KEY POINTS:
TelstraClear has poured cold water on hopes for a third competitor in the New Zealand mobile market soon.
The company said it was "highly unlikely" that Telecom and Vodafone would face competition unless regulatory conditions changed.
TelstraClear had been considered a contender to build a third network, but in April cancelled its $50 million high-speed Tauranga network, blaming an "eleventh-hour" change to a roaming agreement with Vodafone.
Vodafone rejected the claim.
The Tauranga pilot had been seen as potentially the first step for a third player in a mobile market split between Vodafone and Telecom.
Telstra chief financial officer and TelstraClear director John Stanhope said it was unfortunate that the last-minute change to the arrangement with Vodafone meant that continuing the venture, and possibly expanding it to Auckland, was just not financially viable.
The project involved wireless broadband: consumers could use a wireless phone as a home phone.
Communications Minister David Cunliffe said this week he was hopeful New Zealand would get a third mobile company in the near future.
The Commerce Commission is currently reviewing the mobile sector, including a commercial undertaking by Vodafone to allow competitors to use its network to establish national coverage - important for any new entrant to the high-cost mobile market.
With TelstraClear dumping plans for a mobile network, the most likely entrant is NZ Communications, formerly Econet Wireless, which has $100 million in private equity funding and access to frequencies owned by major shareholder the Hautaki Trust.

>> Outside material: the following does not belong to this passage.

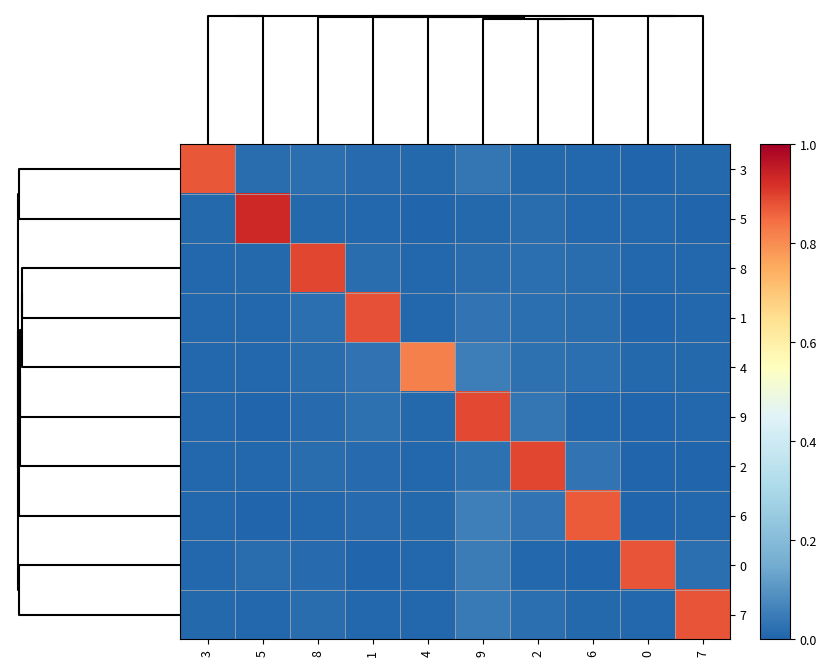

At how many categories does at least one series exceed 0?

10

Speaking to the Business Herald while he was in New Zealand for a TelstraClear board meeting, Stanhope criticised the Government decision to accept a commercial deal from Vodafone and Telecom on mobile termination rates - the rate each phone company charges to carry calls from the fixed-line network to its phones.

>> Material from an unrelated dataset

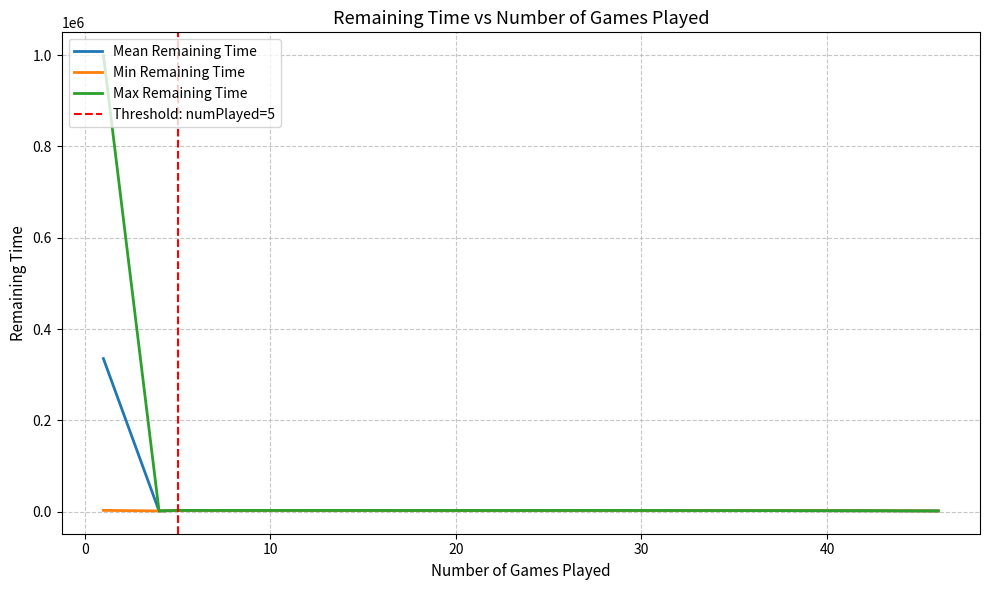

True or false: numPlayed and remainingTime cross at least once.

False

"Whilst Tauranga was a disappointment there's also been an agreement accepted by the Government between the two mobile operators on terminating rates that also closes the shop a little more."
The deal agreed to by Minister for Economic Development Trevor Mallard last month meant Telecom would reduce its mobile termination rate from 20c a minute to 12c a minute and Vodafone would drop the rate from 20c a minute to 14c, both over the next five years.
The decision overrode a Commerce Commission recommendation to regulate the charges.
"It would be great to have a wireless or mobile string to our bow," said Stanhope. "But it takes quite a lot of investment and again it gets back to the point you'd be not surprised to hear from a CFO, it's important to get a return on that investment."
TelstraClear currently has an agency agreement with Vodafone to resell mobile services on the 029 number, which is due to expire at the end of this month.
The arrangement means TelstraClear customers receive mobile services from Vodafone but TelstraClear manages the customer and billing services.
If, at the end of an unspecified "transition period", TelstraClear and Vodafone do not enter into a new deal, all TelstraClear customers will begin being invoiced by Vodafone.
Vodafone has signed wholesale agreements with Orcon and Compass allowing them to deliver mobile services using Vodafone's network.
Earlier this week Stanhope told the Business Herald that TelstraClear might give up its ambitions to become a major player in telecommunications and instead concentrate on providing services for transtasman business customers if Government telecommunications reforms failed to deliver investment returns.